> **What is needed**:
Once the line holding "analysis of testis" is written out, stop; begin at the first line of the material below and retype exactly, dropping pictures.

> **Recorded information**:
——————

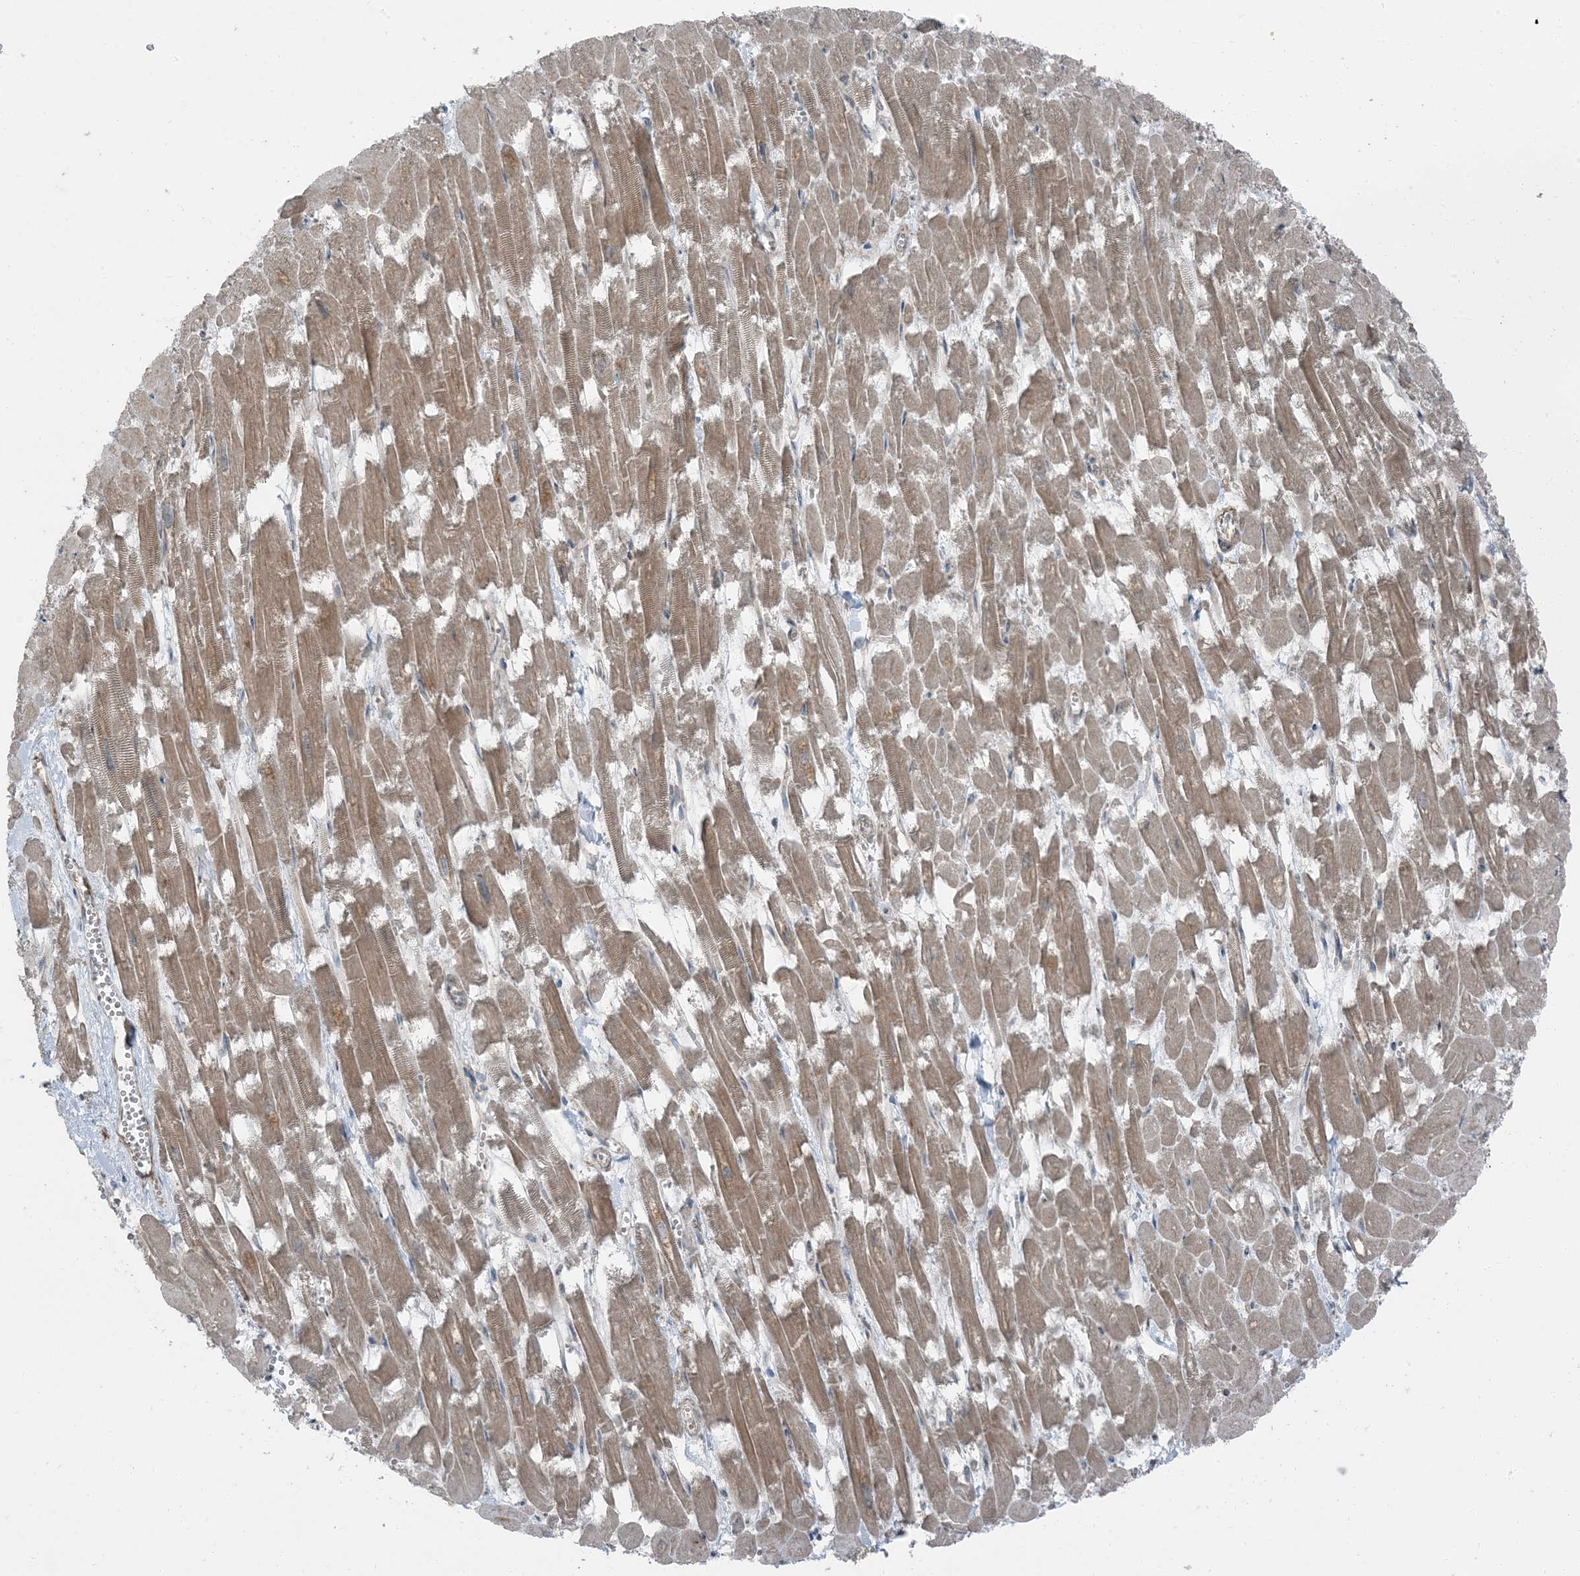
{"staining": {"intensity": "moderate", "quantity": ">75%", "location": "cytoplasmic/membranous"}, "tissue": "heart muscle", "cell_type": "Cardiomyocytes", "image_type": "normal", "snomed": [{"axis": "morphology", "description": "Normal tissue, NOS"}, {"axis": "topography", "description": "Heart"}], "caption": "Protein expression analysis of benign heart muscle displays moderate cytoplasmic/membranous staining in approximately >75% of cardiomyocytes. (DAB IHC, brown staining for protein, blue staining for nuclei).", "gene": "RAB3GAP1", "patient": {"sex": "male", "age": 54}}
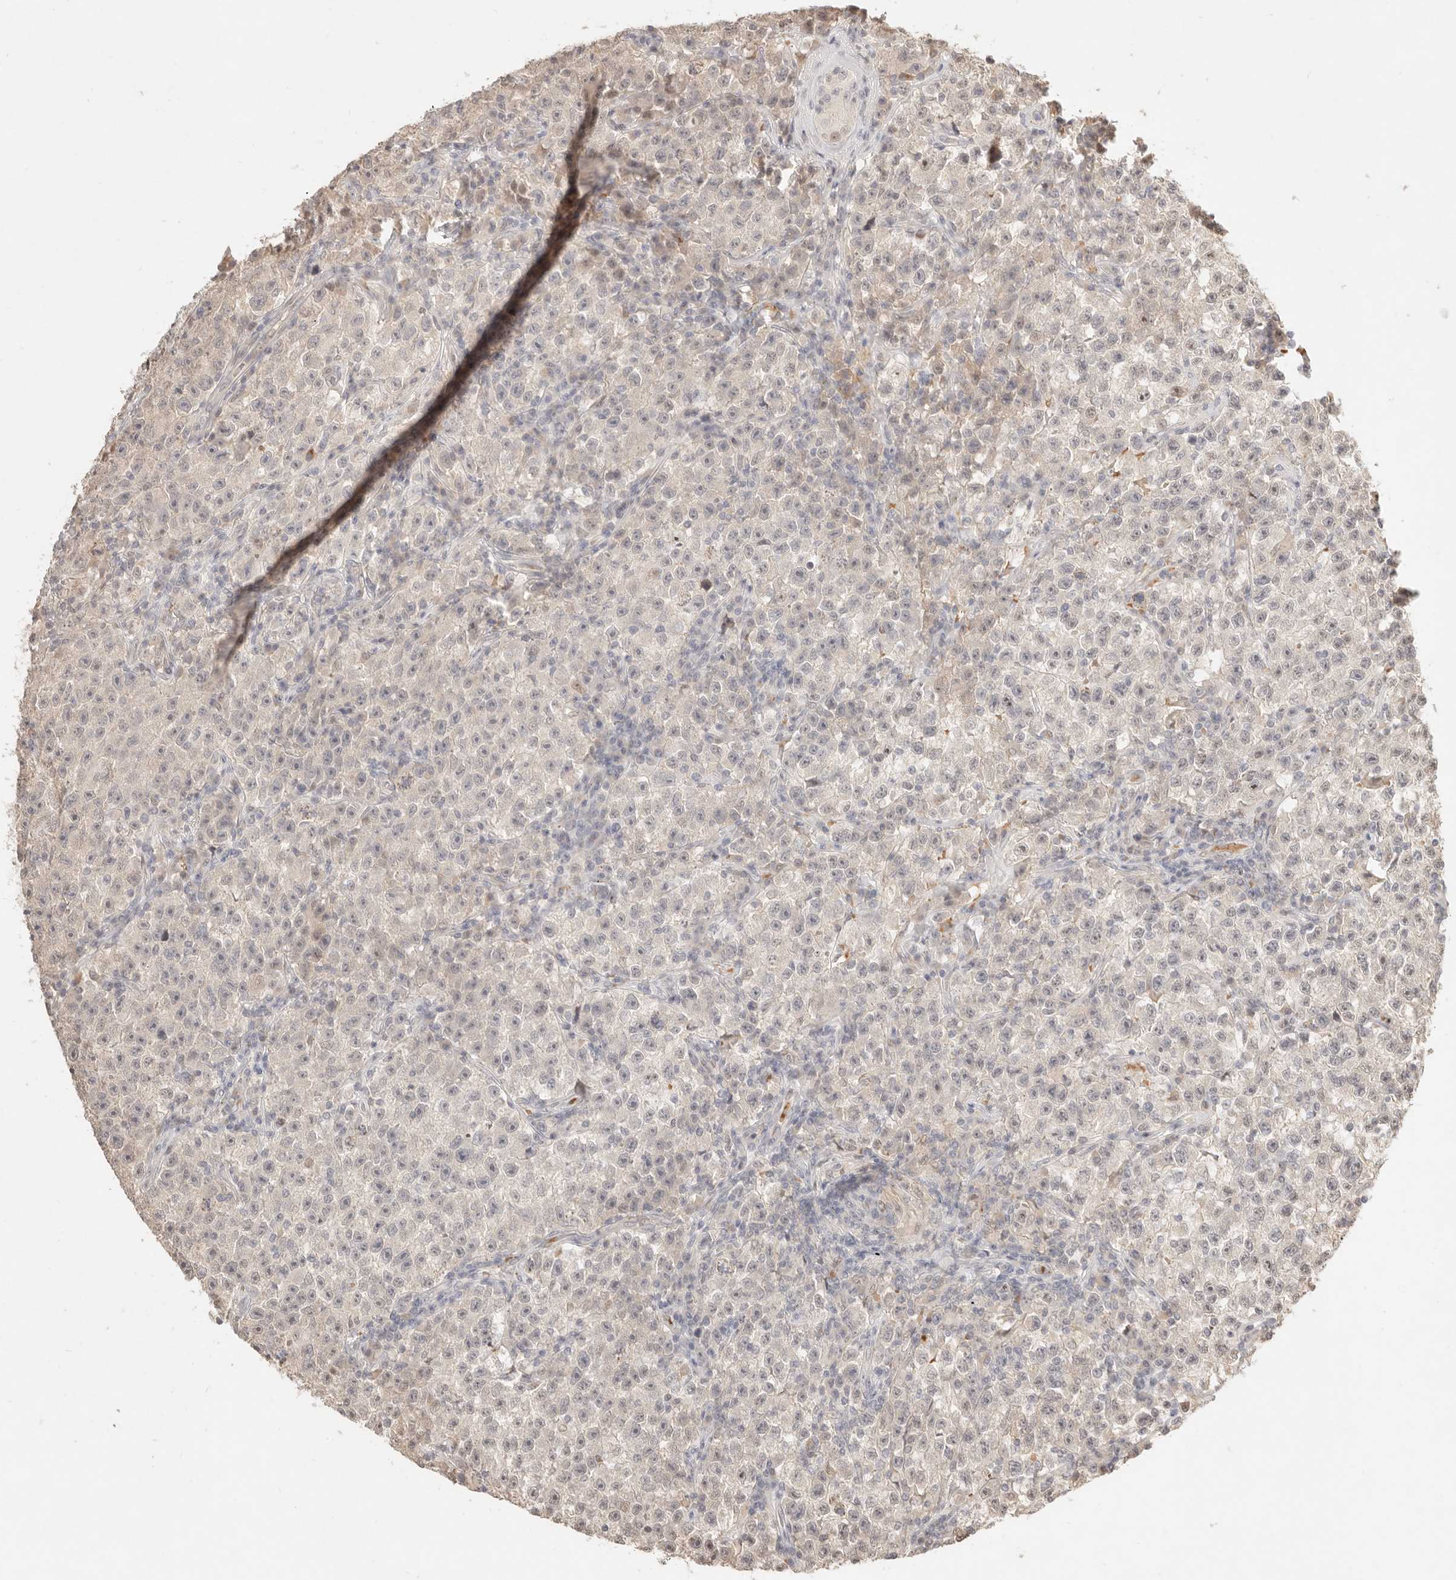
{"staining": {"intensity": "moderate", "quantity": "25%-75%", "location": "nuclear"}, "tissue": "testis cancer", "cell_type": "Tumor cells", "image_type": "cancer", "snomed": [{"axis": "morphology", "description": "Seminoma, NOS"}, {"axis": "topography", "description": "Testis"}], "caption": "Protein analysis of testis cancer tissue demonstrates moderate nuclear staining in approximately 25%-75% of tumor cells.", "gene": "MEP1A", "patient": {"sex": "male", "age": 22}}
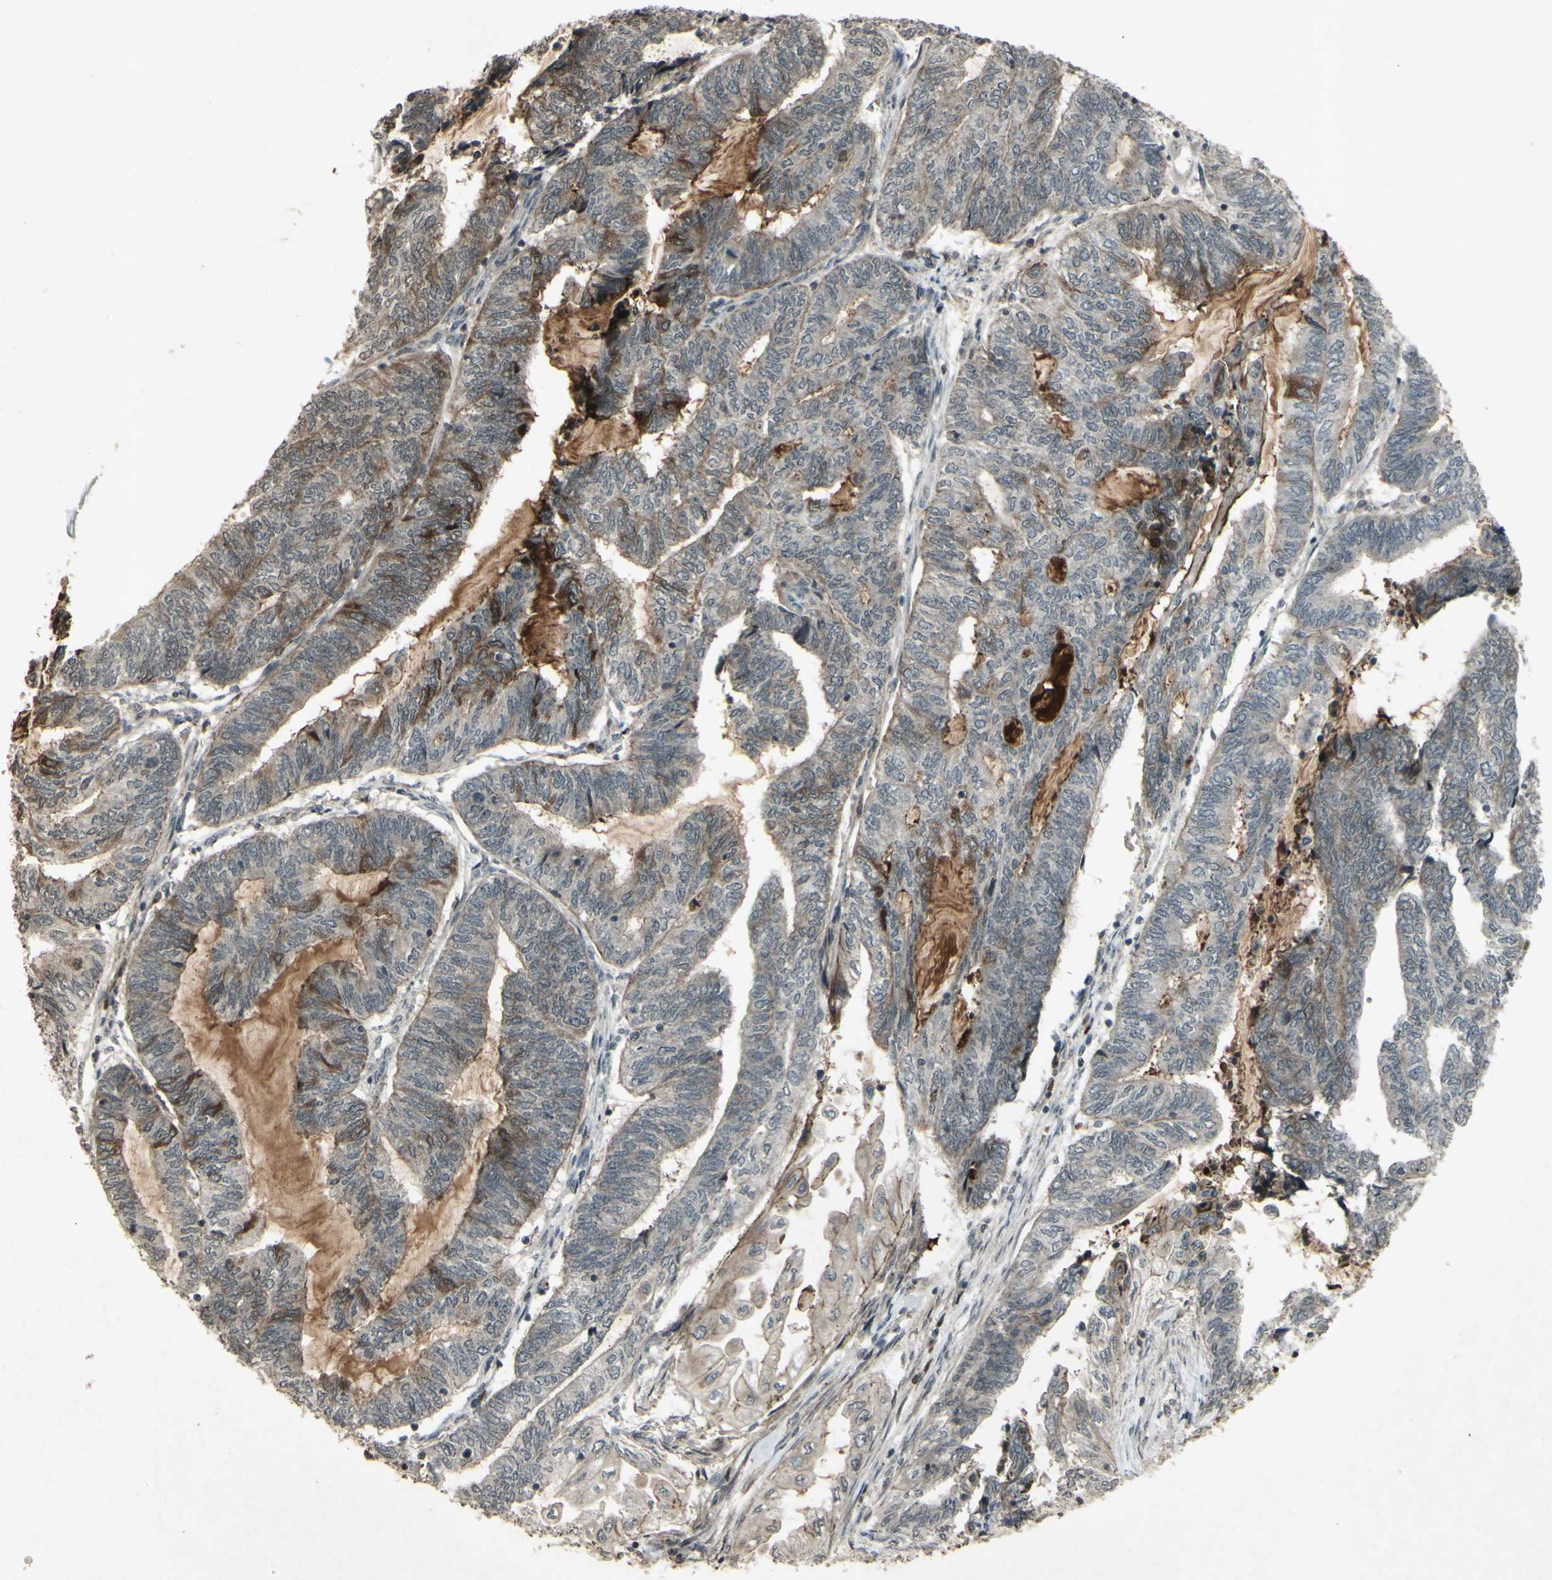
{"staining": {"intensity": "weak", "quantity": "25%-75%", "location": "cytoplasmic/membranous"}, "tissue": "endometrial cancer", "cell_type": "Tumor cells", "image_type": "cancer", "snomed": [{"axis": "morphology", "description": "Adenocarcinoma, NOS"}, {"axis": "topography", "description": "Uterus"}, {"axis": "topography", "description": "Endometrium"}], "caption": "Brown immunohistochemical staining in adenocarcinoma (endometrial) reveals weak cytoplasmic/membranous staining in about 25%-75% of tumor cells.", "gene": "BLNK", "patient": {"sex": "female", "age": 70}}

——————

> **Problem solution**:
{"staining": {"intensity": "moderate", "quantity": ">75%", "location": "cytoplasmic/membranous"}, "tissue": "heart muscle", "cell_type": "Cardiomyocytes", "image_type": "normal", "snomed": [{"axis": "morphology", "description": "Normal tissue, NOS"}, {"axis": "topography", "description": "Heart"}], "caption": "Protein expression analysis of benign heart muscle displays moderate cytoplasmic/membranous staining in approximately >75% of cardiomyocytes. (DAB IHC, brown staining for protein, blue staining for nuclei).", "gene": "RAB3GAP1", "patient": {"sex": "male", "age": 54}}
{"staining": {"intensity": "moderate", "quantity": "25%-75%", "location": "nuclear"}, "tissue": "testis cancer", "cell_type": "Tumor cells", "image_type": "cancer", "snomed": [{"axis": "morphology", "description": "Seminoma, NOS"}, {"axis": "topography", "description": "Testis"}], "caption": "Protein analysis of testis cancer tissue demonstrates moderate nuclear staining in approximately 25%-75% of tumor cells.", "gene": "MEP1A", "patient": {"sex": "male", "age": 22}}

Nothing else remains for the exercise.